§ WHAT TO DO: Your answer must restate each entry below word for word, with no pictures in it.

Absolute pixel coordinate data:
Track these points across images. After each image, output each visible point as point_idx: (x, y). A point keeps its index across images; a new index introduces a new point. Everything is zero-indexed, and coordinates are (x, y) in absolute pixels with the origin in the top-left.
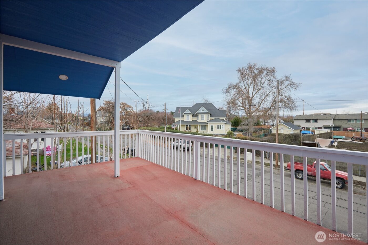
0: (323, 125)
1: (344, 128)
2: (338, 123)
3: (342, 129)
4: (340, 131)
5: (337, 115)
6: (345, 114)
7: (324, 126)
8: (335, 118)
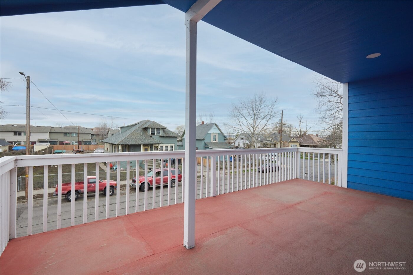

§ TASK RESPONSE:
Track these points across images. After each image, output each visible point as point_idx: (x, y). A point keeps its index across images; a new index introduces a new point. Everything is zero-indexed, and coordinates are (x, y) in absolute pixels with the origin in the top-left.
0: (323, 125)
1: (344, 128)
2: (338, 123)
3: (342, 129)
4: (340, 131)
5: (337, 115)
6: (345, 114)
7: (324, 126)
8: (335, 118)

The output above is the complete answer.